A potentially damning investigation into the operation of Intermountain Hospital will remain off-limits to public inquiry, for now.
After hearing oral arguments from attorneys for the hospital, the Idaho Department of Health and Welfare and the Boise Weekly, District Judge Michael McLaughlin last week gave attorneys until March 5 to present new information before he takes the case under advisement.
At question is whether an investigation into the operations of Intermountain Hospital's residential teen care unit is a public record. BW had requested a copy of the investigation's findings in December under the Idaho Open Records Act. According to the Idaho Statesman, that newspaper and KTVB Channel 7 made similar requests.
Intermountain, located at 303 N. Allaumbaugh, is Boise's only private psychiatric facility. Over several years it has been the subject of numerous complaints for understaffing, patient assaults on staff and fellow patients, medication errors, inappropriate discharges for financial reasons and, in one case settled out of court, the wrongful death of a teenage patient (BW News, "A Gathering Storm, 08/02/2006).
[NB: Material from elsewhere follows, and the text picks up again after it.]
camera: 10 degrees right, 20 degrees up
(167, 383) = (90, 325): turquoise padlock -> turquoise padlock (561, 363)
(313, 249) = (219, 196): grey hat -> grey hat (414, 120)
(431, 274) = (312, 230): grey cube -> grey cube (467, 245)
The most recent incidents involved what adolescent patients and their parents referred to as a "riot" that required intervention by Boise police. Intermountain has temporarily closed the unit.
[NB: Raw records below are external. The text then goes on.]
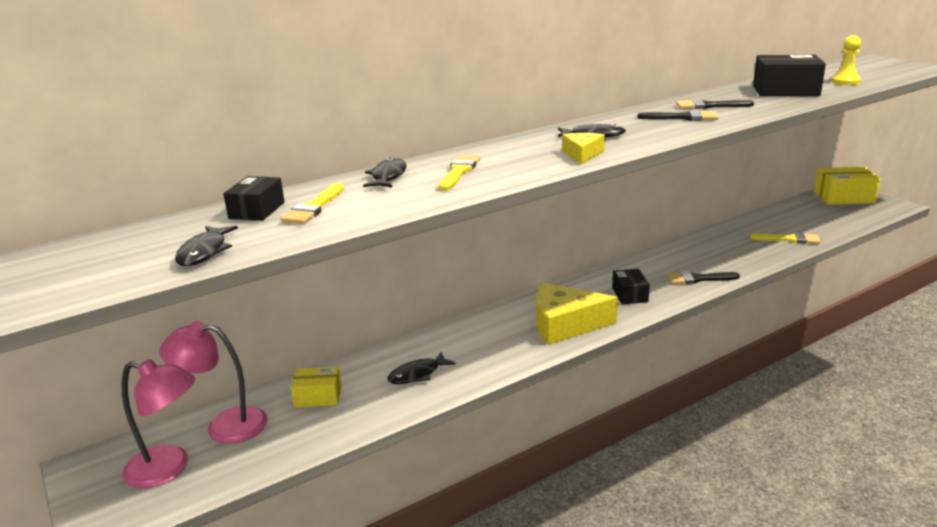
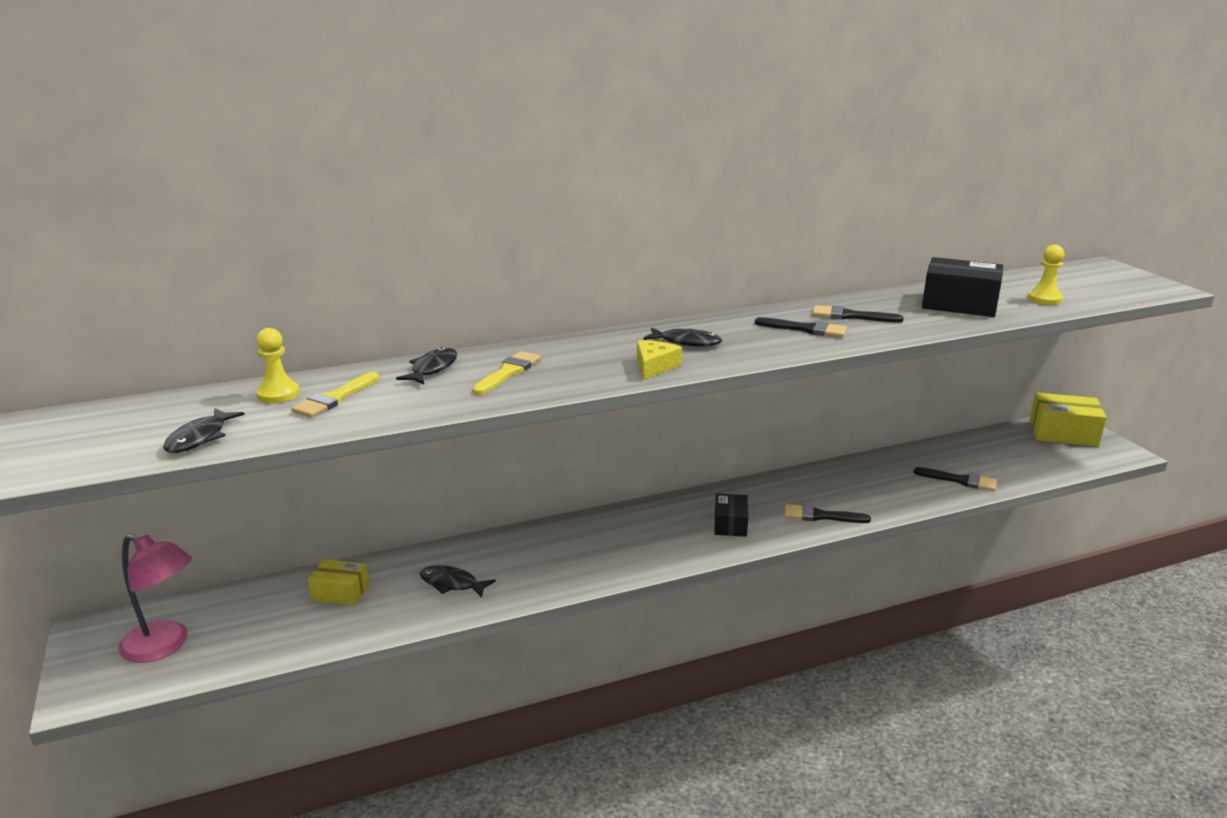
camera: 10 degrees right, 0 degrees up
(224, 425) = (236, 609): pink lamp -> none
(257, 210) = (278, 394): black box -> yellow pawn
(417, 374) = (452, 584): black fish -> black fish turned 45 degrees clockwise
(565, 325) = (638, 550): yellow cheese -> none
(789, 239) = (960, 480): yellow brush -> black brush

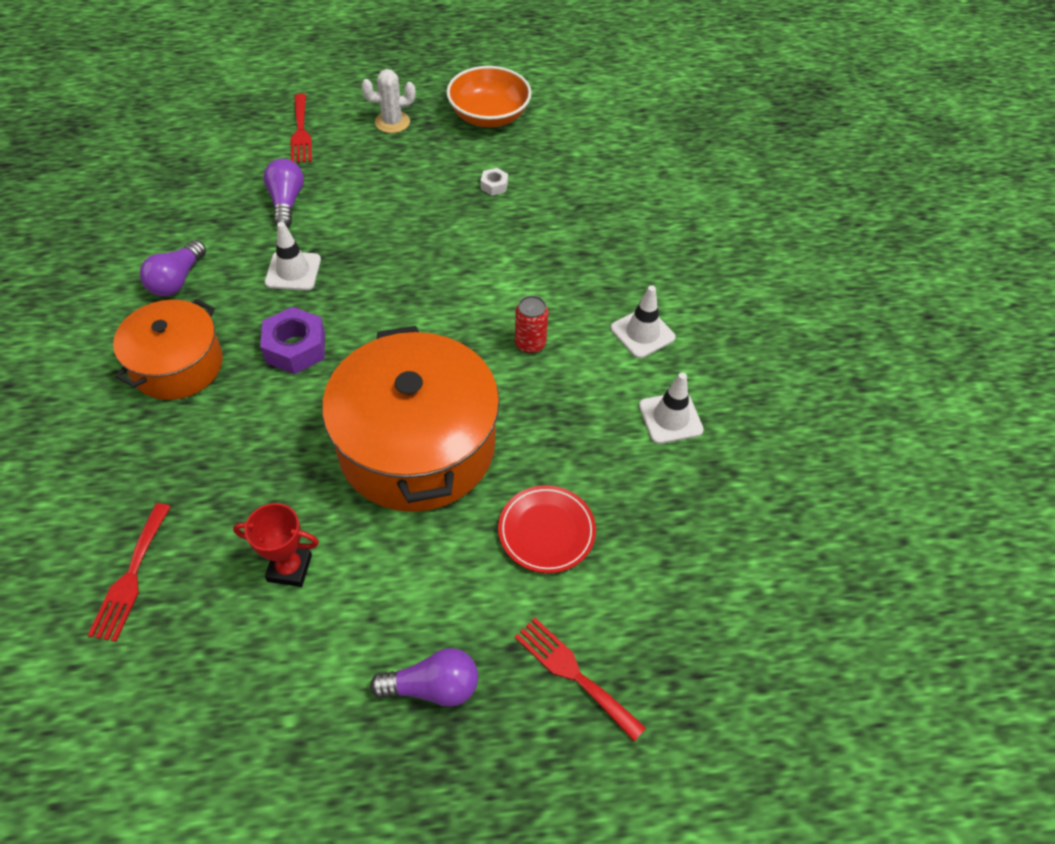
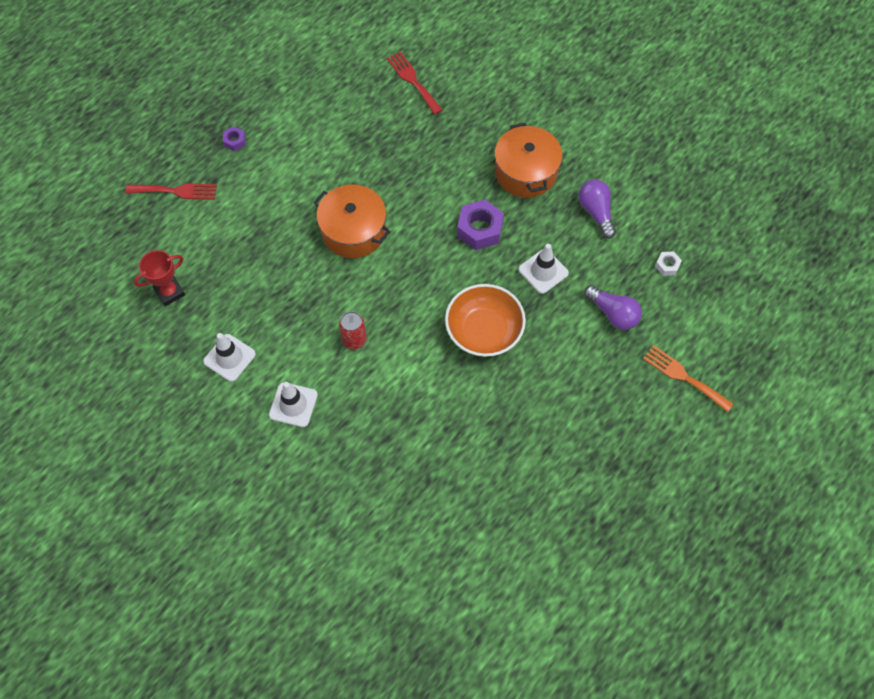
camera: 140 degrees right, 10 degrees up
(289, 568) = (349, 134): red trophy -> red trophy (169, 292)
(301, 132) = (684, 377): red fork -> orange fork
(392, 122) = (639, 443): white cactus -> none
(417, 446) = (353, 231): orange pot -> orange pot, size x0.61
(433, 687) = (235, 141): purple light bulb -> purple nut
(489, 116) = (582, 516): orange bowl -> orange bowl (484, 331)
(494, 185) = (503, 447): white nut -> white nut (667, 265)
(546, 531) = (244, 241): red plate -> none

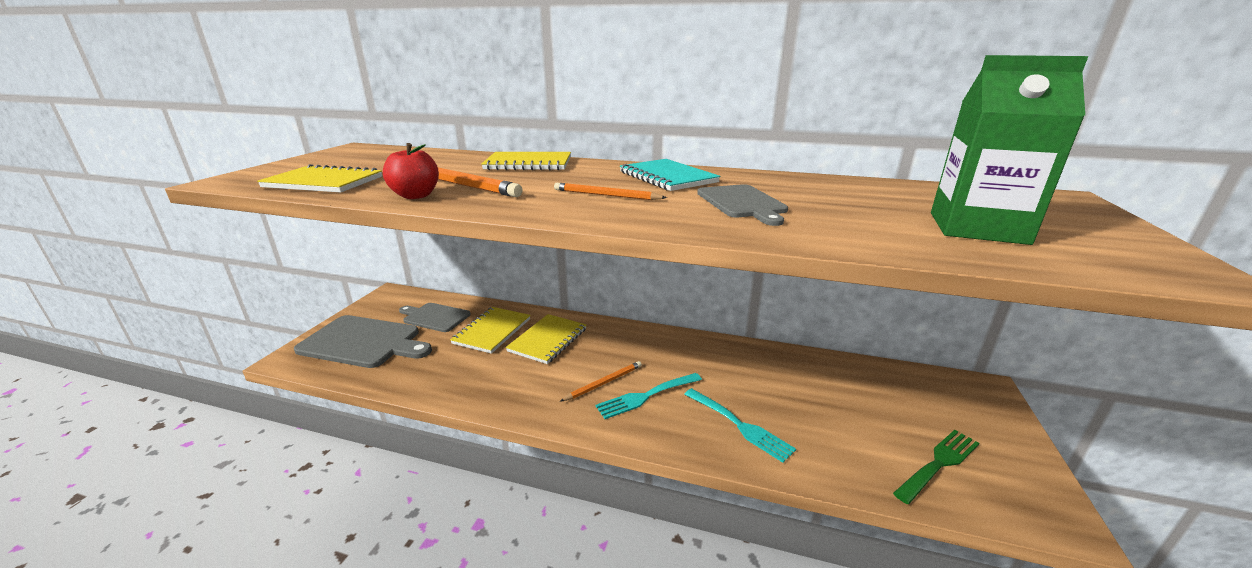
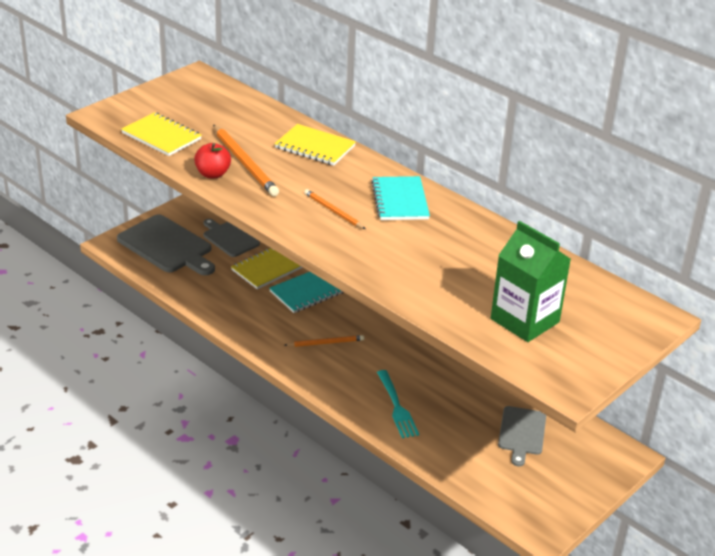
camera: 25 degrees right, 10 degrees up
(548, 340) = (307, 292): yellow notebook -> turquoise notebook
(647, 396) = (349, 363): turquoise fork -> none
(742, 203) = (413, 249): grey cutting board -> grey cutting board (522, 433)
(938, 464) = (507, 479): green fork -> none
When they began their investigation, Health and Welfare spokesman Ross Mason confirmed that Intermountain's violations are potentially serious enough to put its licensure into question.
Within a month, Intermountain had filed a complaint in District Court to keep those documents closed. They won a temporary restraining order from District Judge Joel Horton, who agreed with Intermountain that release of the investigation's records would result in "immediate and irreparable injury, loss or damage." Judge Horton, who has since recused himself from the case, ordered all records of the case sealed.
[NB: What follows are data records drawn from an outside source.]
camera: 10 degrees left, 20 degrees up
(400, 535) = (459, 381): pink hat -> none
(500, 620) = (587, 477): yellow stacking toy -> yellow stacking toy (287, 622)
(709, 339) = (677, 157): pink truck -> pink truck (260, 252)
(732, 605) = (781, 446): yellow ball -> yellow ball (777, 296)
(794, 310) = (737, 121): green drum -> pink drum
At the hearing last week, Intermountain attorney Mark Peterson told Judge McLaughlin said the investigation contained sensitive information about patients and staff, and should remain closed.
"Intermountain feels an obligation to do what it can to see that these records are protected," Peterson said.
Peterson also said release of the documents could have a "chilling effect" on any such hospital's desire to seek an operating license with the state of Idaho.
Robert Luce, attorney for Health and Welfare, argued that the agency should be allowed to release the documents.
"The people of Idaho have a right to know," Luce said.
David Gratton, BW's attorney, said the investigation records had to do with the conduct of a licensee of the state, and as such were subject to public records requests.
"Profit, in this context is absolutely irrelevant," Gratton said. "Their license may be at risk. Parents and the public need to know about investigations like this."
McLaughlin gave attorneys until March 5 to file further briefs about the matter. Idaho Statesman managing editor Bill Manny said his newspaper is still trying to decide how to proceed.